Background
Endometriosis is a condition that significantly affects the quality of life of about 10 % of reproductive-aged women. It is characterized by the presence of tissue similar to the uterine lining (endometrium) outside the uterus, which can lead lead scarring, adhesions, pain, and fertility issues. While numerous factors associated with endometriosis are documented, a wide range of symptoms may still be undiscovered.
Methods
In this study, we employed machine learning algorithms to predict endometriosis based on the patient symptoms extracted from 13,933 questionnaires. We compared the results of feature selection obtained from various algorithms (i.e., Boruta algorithm, Recursive Feature Selection) with experts’ decisions. As a benchmark model architecture, we utilized a LightGBM algorithm, along with Multivariate Imputation by Chained Equations (MICE) and k-nearest neighbors (KNN), for missing data imputation. Our primary objective was to assess the model’s performance and feature importance compared to existing studies.
Results
We identified the top 20 predictors of endometriosis, uncovering previously overlooked features such as Cesarean section, ovarian cysts, and hernia. Notably, the model’s performance metrics were maximized when utilizing a combination of multiple feature selection methods.

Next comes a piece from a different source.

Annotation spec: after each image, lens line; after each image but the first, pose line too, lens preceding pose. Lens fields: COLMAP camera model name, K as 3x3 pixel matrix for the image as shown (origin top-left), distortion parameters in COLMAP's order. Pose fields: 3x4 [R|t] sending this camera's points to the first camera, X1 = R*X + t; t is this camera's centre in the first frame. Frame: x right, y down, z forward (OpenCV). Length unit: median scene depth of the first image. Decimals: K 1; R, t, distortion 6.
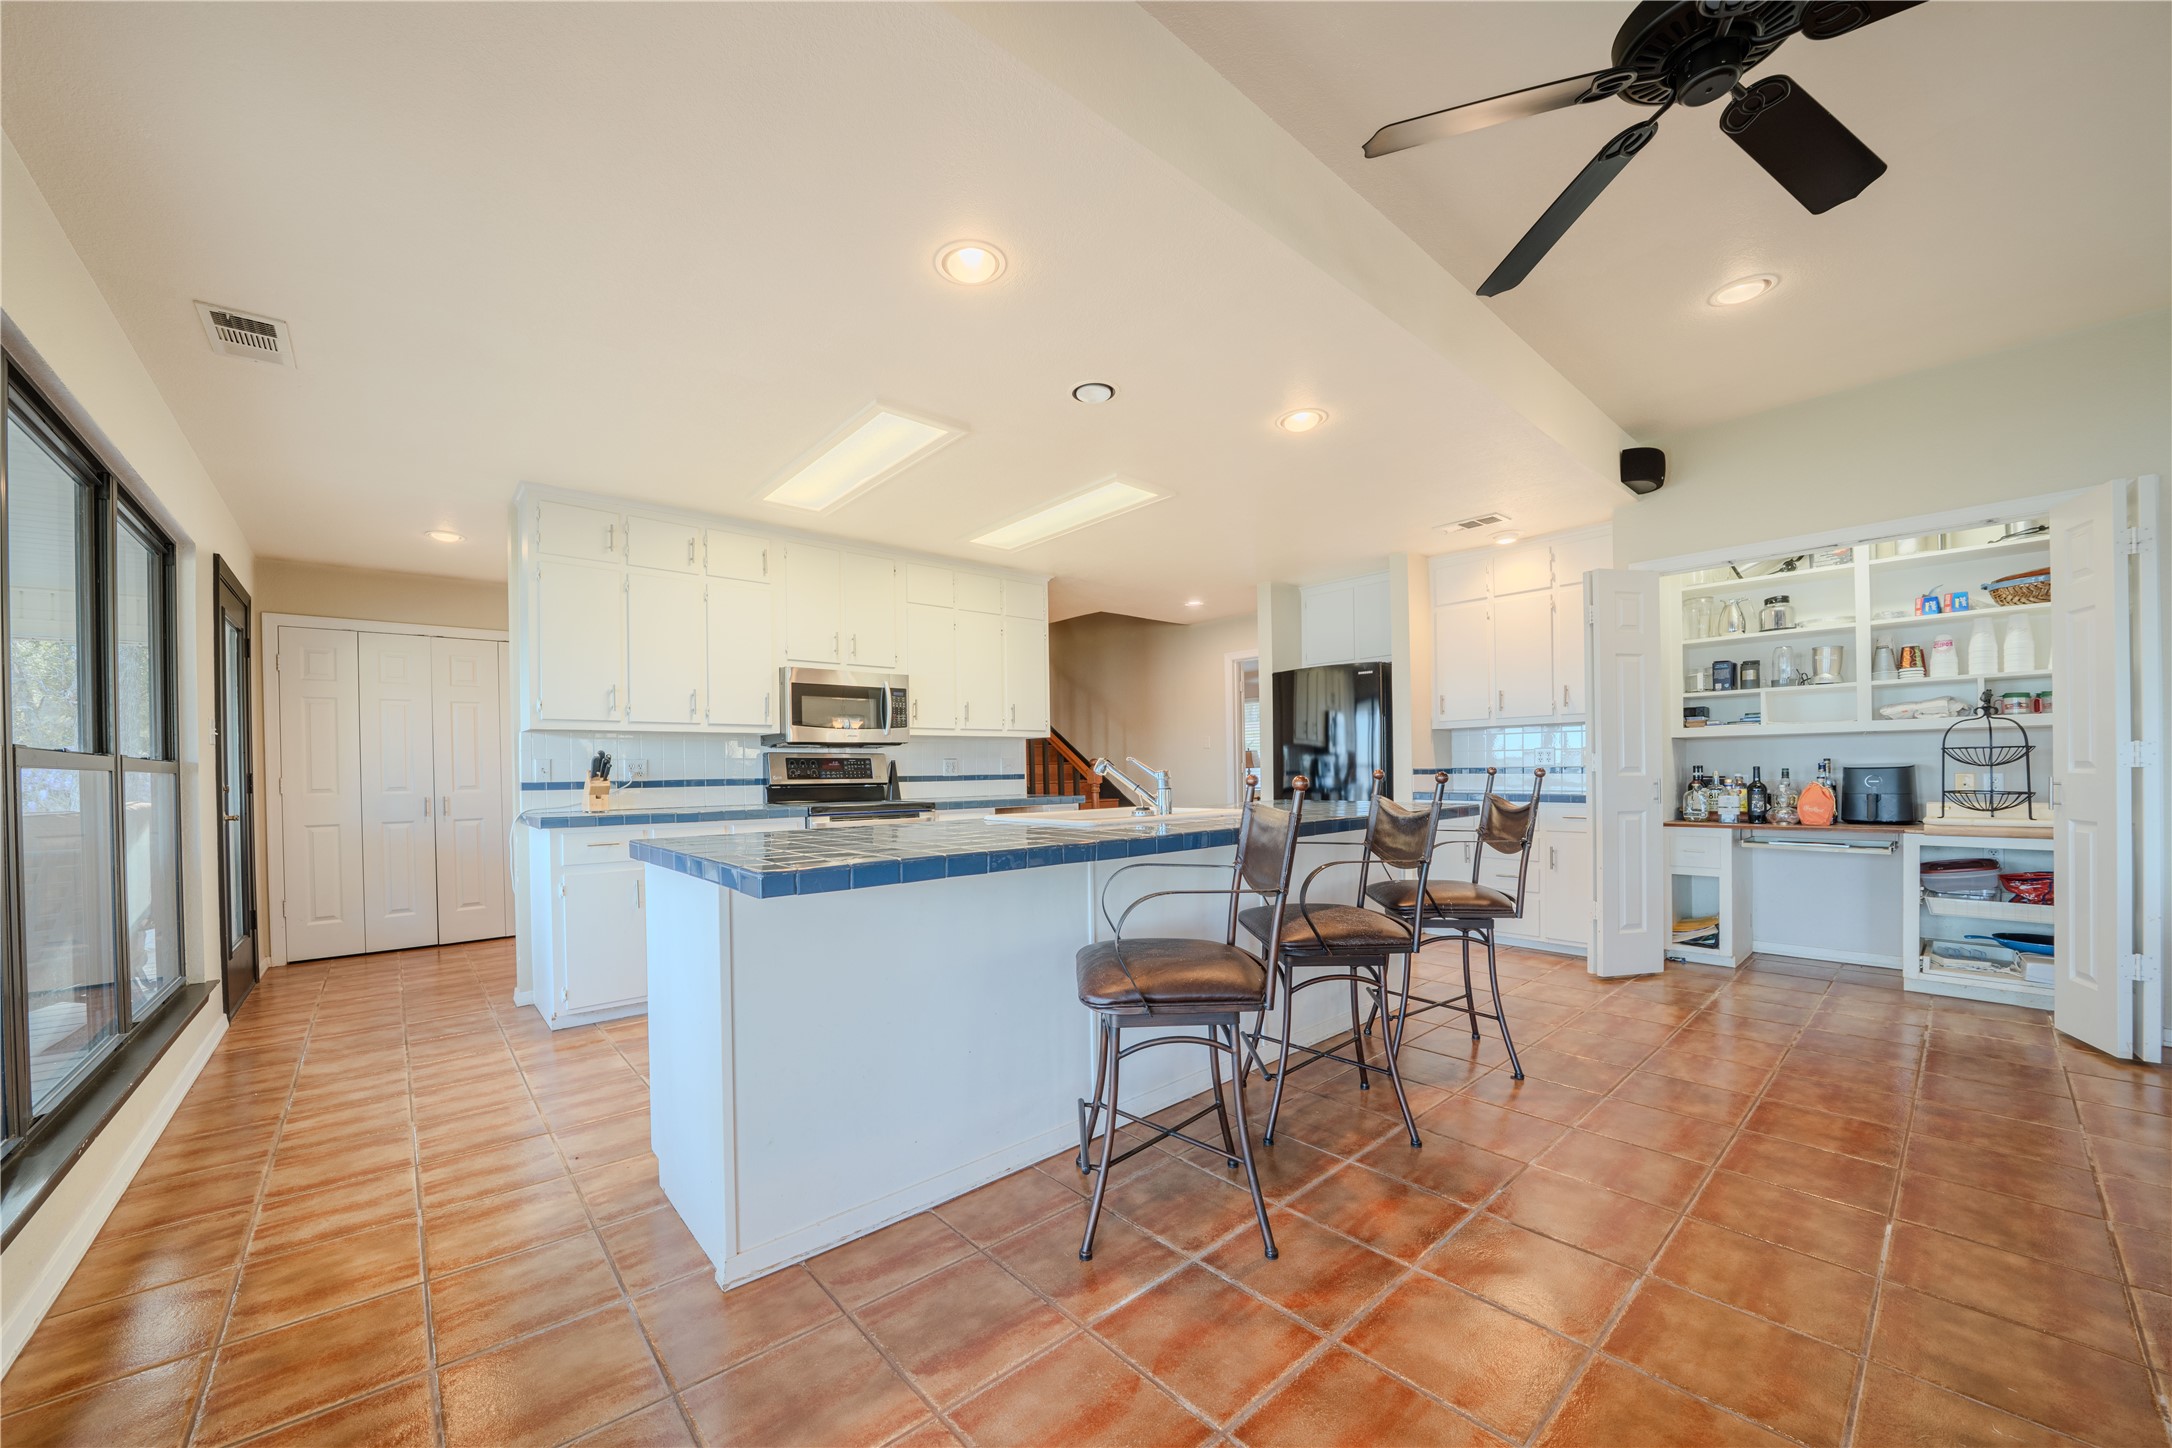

Specifically, the final model achieved an area under the receiver operator characteristic curve (AUC) of 0.85 on the training dataset and an AUC of 0.82 on the testing dataset.
Conclusions
The application of machine learning in diagnosing endometriosis has the potential to significantly impact clinical practice, streamlining the diagnostic process and enhancing efficiency. Our questionnaire-based prediction approach empowers individuals with endometriosis to proactively identify potential symptoms, facilitating informed discussions with healthcare professionals about diagnosis and treatment options.